> SUPPLIED DATA
◆ ◆ ◆ ◆

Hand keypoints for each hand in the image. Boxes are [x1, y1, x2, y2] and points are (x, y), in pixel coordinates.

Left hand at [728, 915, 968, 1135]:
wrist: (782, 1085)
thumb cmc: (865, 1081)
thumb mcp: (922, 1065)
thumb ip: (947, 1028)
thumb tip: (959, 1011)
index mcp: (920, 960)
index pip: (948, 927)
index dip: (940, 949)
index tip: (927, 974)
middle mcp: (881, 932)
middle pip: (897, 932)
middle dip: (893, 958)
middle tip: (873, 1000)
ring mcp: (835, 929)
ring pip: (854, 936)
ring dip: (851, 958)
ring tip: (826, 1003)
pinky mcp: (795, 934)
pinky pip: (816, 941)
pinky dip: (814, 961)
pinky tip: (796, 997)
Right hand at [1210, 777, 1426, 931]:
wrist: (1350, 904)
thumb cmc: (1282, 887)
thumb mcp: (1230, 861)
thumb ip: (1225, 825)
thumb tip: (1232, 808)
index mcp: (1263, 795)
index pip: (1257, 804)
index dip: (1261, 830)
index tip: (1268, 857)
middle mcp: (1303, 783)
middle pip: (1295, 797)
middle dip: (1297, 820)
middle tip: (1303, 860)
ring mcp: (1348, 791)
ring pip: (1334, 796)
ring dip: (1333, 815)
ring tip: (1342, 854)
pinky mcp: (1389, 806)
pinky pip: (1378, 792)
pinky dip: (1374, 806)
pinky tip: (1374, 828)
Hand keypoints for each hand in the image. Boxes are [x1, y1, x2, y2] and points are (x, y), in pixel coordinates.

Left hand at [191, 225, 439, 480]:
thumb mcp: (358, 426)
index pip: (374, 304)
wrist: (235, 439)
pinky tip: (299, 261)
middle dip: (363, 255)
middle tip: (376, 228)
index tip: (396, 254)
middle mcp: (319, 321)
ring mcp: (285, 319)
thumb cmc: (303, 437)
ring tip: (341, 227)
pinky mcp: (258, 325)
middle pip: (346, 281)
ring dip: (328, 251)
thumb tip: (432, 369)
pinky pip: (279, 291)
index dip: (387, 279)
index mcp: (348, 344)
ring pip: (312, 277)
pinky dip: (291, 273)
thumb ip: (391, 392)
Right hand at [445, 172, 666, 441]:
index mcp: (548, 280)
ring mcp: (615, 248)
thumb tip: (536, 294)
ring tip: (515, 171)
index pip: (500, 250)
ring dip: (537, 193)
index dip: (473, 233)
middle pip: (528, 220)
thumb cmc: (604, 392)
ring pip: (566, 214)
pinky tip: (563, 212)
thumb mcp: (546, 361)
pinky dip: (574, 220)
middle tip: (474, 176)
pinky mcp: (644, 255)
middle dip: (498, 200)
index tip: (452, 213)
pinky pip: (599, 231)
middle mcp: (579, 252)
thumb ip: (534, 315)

◆ ◆ ◆ ◆

> DESCRIPTION OF THE TASK
The records above are to be written out again word for word.

> SOLUTION TO THE PROBLEM
Hand keypoints for each hand in the image. Boxes are [x1, y1, x2, y2] and points are (x, y), in pixel coordinates.

Left hand at [728, 915, 968, 1135]:
wrist: (782, 1085)
thumb cmc: (865, 1081)
thumb mcp: (922, 1065)
thumb ip: (947, 1028)
thumb tip: (959, 1011)
index mcp: (920, 960)
index pip: (948, 927)
index dip: (940, 949)
index tip: (927, 974)
middle mcp: (881, 932)
middle pip: (897, 932)
middle dip: (893, 958)
middle tip: (873, 1000)
ring mcp: (835, 929)
ring pip: (854, 936)
ring dip: (851, 958)
ring tip: (826, 1003)
pinky mcp: (795, 934)
pinky pip: (816, 941)
pinky dip: (814, 961)
pinky tip: (796, 997)
Right hand at [1210, 777, 1426, 931]:
wrist: (1350, 904)
thumb cmc: (1282, 887)
thumb mcp: (1230, 861)
thumb ip: (1225, 825)
thumb tip: (1232, 808)
index mcp: (1263, 795)
index pip: (1257, 804)
index dip: (1261, 830)
index tip: (1268, 857)
middle mcp: (1303, 783)
middle pip: (1295, 797)
middle dip: (1297, 820)
middle tip: (1303, 860)
ring mcp: (1348, 791)
ring pip: (1334, 796)
ring dip: (1333, 815)
ring tip: (1342, 854)
pinky mcp: (1389, 806)
pinky pip: (1378, 792)
pinky dip: (1374, 806)
pinky tip: (1374, 828)
Hand keypoints for each hand in the image. Boxes are [x1, y1, x2, y2] and points are (x, y), in pixel coordinates.

Left hand at [191, 225, 439, 480]:
thumb mcp: (358, 426)
index pip: (374, 304)
wrist: (235, 439)
pinky tip: (299, 261)
middle dip: (363, 255)
middle tip: (376, 228)
index tip: (396, 254)
middle mcp: (319, 321)
ring mcp: (285, 319)
thumb cmc: (303, 437)
ring tip: (341, 227)
pinky mcp: (258, 325)
middle pip: (346, 281)
ring dip: (328, 251)
thumb tip: (432, 369)
pinky pip: (279, 291)
index dip: (387, 279)
index mcp: (348, 344)
ring pip: (312, 277)
pinky dip: (291, 273)
thumb ip: (391, 392)
Right hand at [445, 172, 666, 441]:
index mcp: (548, 280)
ring mcp: (615, 248)
thumb tip: (536, 294)
ring tip: (515, 171)
index pip: (500, 250)
ring dip: (537, 193)
index dip: (473, 233)
middle pip: (528, 220)
thumb cmc: (604, 392)
ring pip: (566, 214)
pinky tip: (563, 212)
thumb mcp: (546, 361)
pinky dip: (574, 220)
middle tip: (474, 176)
pinky mcp: (644, 255)
middle dip: (498, 200)
index tip: (452, 213)
pinky pip: (599, 231)
middle mcp: (579, 252)
thumb ip: (534, 315)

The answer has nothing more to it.